Jump in mortgage debt sees lenders tighten loan criteria

5 May 2022

Bank of England data shows that mortgage debt increased by £2.4 billion in March, to £7 billion from £4.6 billion in February. This is well above the pre-pandemic average of £4.3 billion, and has seen lenders tightening lending criteria.

Meanwhile, gross lending rose slightly to £26.5 billion in March from £26 billion the previous month, while gross repayments fell to £19.7 billion.

Adrian Lowery, financial analyst at Bestinvest, said that recent monthly mortgage lending data has been extremely volatile, but the trend is likely to return closer to levels seen before the pandemic hit.

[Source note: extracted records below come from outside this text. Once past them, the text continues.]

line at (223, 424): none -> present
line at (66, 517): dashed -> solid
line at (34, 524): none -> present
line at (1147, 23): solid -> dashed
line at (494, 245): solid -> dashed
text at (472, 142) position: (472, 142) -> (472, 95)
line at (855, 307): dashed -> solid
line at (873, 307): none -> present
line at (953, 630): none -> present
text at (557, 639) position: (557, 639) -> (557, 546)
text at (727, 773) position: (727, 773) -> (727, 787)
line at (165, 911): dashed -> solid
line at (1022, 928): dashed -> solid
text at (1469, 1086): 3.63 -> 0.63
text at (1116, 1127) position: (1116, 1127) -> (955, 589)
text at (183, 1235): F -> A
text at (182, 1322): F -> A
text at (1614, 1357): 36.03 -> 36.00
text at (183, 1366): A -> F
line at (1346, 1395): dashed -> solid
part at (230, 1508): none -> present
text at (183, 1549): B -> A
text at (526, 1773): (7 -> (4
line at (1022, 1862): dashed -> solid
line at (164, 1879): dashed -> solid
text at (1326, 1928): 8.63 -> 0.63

Lowery said: “The Bank of England’s quarterly credit conditions survey last month noted that lenders expect loan defaults to rise over the coming months and plan to rein in mortgage lending by the greatest amount since the early days of the COVID-19 pandemic. That report showed lenders expect more defaults on mortgages in the three months to the end of this month.

‘Despite this, the Bank has suggested it could dilute a required stress test that states borrowers must be able to afford a three percentage point increase in their mortgage rate. The new stipulation will be 1.5 percentage points. That might seem a contrary move given the expected upwards path for interest and mortgage rates in the medium-term.”

Both HSBC and Nationwide have recently tightened their criteria for borrowers seeking larger loans. HSBC now requires those who apply for a mortgage at 4.75 times their annual income to earn at least £50,000 a year. Nationwide has increased the minimum salary required to apply for its ‘Helping Hand’ mortgage range, which offers loans at up to five and a half times income. Single applicants now need to earn £37,000 and couples £55,000.

However, Lowery said homeowners still need to be careful about their level of debt.

“In the current climate of rising costs across the board, homebuyers and remortgagers should be careful not to overstretch themselves, even if a broker or lender can arrange it. A good rule of thumb is that no more than a third of total household post-tax income should be taken up by housing costs, whether that is rent or mortgage payments,” he added.